These stories are not the ones you tell to entertain your friends. These are stories to help you reinforce a point.
Tell your stories in conversations, meetings and presentations to be more effective in conveying your messages. You might wonder, “Where can I find my stories?”
The short answer is “All around you.”
Start to observe life as a reporter, biographer or archaeologist. Notice the happenings every day with fascination and wonder – to develop your story collecting and story-telling skills.
Harvest your stories from these three areas.
You and Your Experiences
This is the richest source for your stories because they are unique to you. Your experiences are the core of your stories. That includes both the mundane and the unusual. Some of your experiences will make better stories than others.

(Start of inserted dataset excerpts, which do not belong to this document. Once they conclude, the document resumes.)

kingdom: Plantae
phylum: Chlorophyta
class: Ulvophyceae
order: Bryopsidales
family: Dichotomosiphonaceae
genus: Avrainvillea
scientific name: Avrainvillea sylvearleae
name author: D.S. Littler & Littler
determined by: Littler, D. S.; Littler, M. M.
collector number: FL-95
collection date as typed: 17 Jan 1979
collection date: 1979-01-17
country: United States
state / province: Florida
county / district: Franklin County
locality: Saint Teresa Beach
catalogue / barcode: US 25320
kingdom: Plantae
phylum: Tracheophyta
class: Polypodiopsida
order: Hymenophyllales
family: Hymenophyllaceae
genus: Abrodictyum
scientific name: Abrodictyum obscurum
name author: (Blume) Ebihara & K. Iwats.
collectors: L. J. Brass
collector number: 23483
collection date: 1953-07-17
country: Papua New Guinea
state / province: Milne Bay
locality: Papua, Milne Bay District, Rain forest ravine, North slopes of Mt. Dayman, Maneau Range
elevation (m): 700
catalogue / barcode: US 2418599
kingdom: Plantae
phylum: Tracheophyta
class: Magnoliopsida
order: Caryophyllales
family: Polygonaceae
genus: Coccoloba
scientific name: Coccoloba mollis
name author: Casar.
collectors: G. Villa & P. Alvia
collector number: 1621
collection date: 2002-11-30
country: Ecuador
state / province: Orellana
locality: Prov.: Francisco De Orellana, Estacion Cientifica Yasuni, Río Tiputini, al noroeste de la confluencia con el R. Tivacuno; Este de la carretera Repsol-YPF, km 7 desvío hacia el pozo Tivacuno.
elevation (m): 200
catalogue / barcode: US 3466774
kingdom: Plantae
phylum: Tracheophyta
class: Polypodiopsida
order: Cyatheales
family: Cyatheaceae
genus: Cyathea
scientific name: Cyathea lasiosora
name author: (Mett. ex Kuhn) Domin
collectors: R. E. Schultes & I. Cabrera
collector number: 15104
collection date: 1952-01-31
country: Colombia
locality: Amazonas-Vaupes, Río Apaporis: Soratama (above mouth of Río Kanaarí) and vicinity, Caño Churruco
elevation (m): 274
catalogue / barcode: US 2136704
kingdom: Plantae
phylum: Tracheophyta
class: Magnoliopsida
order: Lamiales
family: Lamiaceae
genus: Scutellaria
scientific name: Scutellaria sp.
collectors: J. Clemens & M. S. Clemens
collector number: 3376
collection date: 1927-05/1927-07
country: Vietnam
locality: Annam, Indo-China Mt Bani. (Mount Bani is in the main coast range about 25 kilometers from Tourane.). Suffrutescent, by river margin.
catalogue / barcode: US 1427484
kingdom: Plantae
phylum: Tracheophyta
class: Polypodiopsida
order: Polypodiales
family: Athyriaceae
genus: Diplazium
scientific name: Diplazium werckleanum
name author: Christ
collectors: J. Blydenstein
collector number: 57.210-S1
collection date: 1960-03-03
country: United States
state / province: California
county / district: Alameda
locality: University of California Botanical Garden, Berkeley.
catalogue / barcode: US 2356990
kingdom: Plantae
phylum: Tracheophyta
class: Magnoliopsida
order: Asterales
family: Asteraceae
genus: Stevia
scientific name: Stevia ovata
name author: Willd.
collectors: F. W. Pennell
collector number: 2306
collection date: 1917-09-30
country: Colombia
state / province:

Search your memory for firsts and lasts because those tend to be memorable. How did your last time compare with your first time? There might be learning points in the contrast.
Your joys and successes can provide lessons and encouragement for others. Even small wins can be used to illustrate progress over time. What did you accomplish that you and others thought was impossible?
Your struggles can provide inspiration for others. Why do you think the Rocky movies were so successful? Because we love to hear about the underdog triumphing.
The biggest source for personal stories is your failures, embarrassments and pain. Why? Because you probably remember these moments vividly and these moments provide you the best lessons.
When you talk about your flaws, you appear more vulnerable and hence more relatable to the audience. Choose carefully which flaws you will expose. Do it to make a point that enhances your intended message.
Your family is a wonderful source of warm and entertaining stories. When you think about family, include immediate, and extended along with your ancestors. What struggles, sacrifices and triumphs did they encounter? What lessons or legends have they passed down?
What customs and traditions are part of your family?
What funny moments can you recall?
Families are both congealed and torn by emotions. What lessons can you use from those events?
What did they say? Parents, grandparents and children say funny things. How might you use those statements, questions or conversations in your stories?
Family events offer fodder for stories – weddings, funerals, picnics, vacations, travel, meals, graduations, disputes, celebrations, gatherings…
This offers the largest catchment of stories. These tend to be less personal, yet the stories can still be effective to enhance your message.
Community includes interactions with your friends, neighbours, groups, clubs and associations. You are part of both formal and informal tribes.
You are a member of your neighbourhood, municipality, region and country. You are a member of your profession, industry and generation. What do you have in common?
You can find stories in your recreational activities. Do you play golf, watch baseball or attend the opera? What impressed you, annoyed you or intrigued you?
Your work offers stories that might be about your team, clients, colleagues, competitors…
TV, movies, music and books offer material for stories. I might use Star Trek anecdotes to make a point because that resonates with me. You could use an anecdote from a favourite TV show or movie.
News and history offer you stories. How might you use an anecdote from Einstein, the Wright Brothers or from the US space program?
If you want to tell more stories, start looking for them. You don’t need to look far or hard. Start becoming more receptive to everything around you. Ask yourself, “How might I use this situation to tell a productive story?”